━━━ Exercise materials
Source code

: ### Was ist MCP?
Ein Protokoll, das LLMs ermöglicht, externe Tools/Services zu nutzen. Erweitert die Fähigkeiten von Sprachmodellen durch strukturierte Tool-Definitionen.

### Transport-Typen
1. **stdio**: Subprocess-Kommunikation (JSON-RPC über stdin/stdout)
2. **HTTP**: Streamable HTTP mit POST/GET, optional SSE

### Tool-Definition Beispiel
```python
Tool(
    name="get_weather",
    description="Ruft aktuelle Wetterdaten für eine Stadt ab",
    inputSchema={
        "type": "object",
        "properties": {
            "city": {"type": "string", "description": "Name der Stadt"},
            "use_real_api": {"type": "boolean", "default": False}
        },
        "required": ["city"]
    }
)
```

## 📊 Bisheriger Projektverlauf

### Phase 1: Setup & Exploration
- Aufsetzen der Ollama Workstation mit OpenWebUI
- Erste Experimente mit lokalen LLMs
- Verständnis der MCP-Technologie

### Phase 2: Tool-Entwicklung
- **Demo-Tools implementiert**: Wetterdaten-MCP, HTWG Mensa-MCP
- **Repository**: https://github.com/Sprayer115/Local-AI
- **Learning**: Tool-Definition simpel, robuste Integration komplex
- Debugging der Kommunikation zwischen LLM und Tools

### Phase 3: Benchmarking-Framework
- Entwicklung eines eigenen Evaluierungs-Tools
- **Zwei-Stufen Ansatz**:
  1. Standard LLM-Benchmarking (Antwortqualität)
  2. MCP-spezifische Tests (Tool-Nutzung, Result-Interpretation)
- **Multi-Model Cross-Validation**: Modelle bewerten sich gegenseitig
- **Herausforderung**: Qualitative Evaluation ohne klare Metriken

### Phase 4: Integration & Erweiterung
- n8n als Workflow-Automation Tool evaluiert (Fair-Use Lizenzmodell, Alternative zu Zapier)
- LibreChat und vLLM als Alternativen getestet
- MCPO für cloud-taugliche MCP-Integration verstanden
━━━━━━
Reply with one number: the count of lines in the entries that include the word "LLMs".

▶ Solution to the problem: 2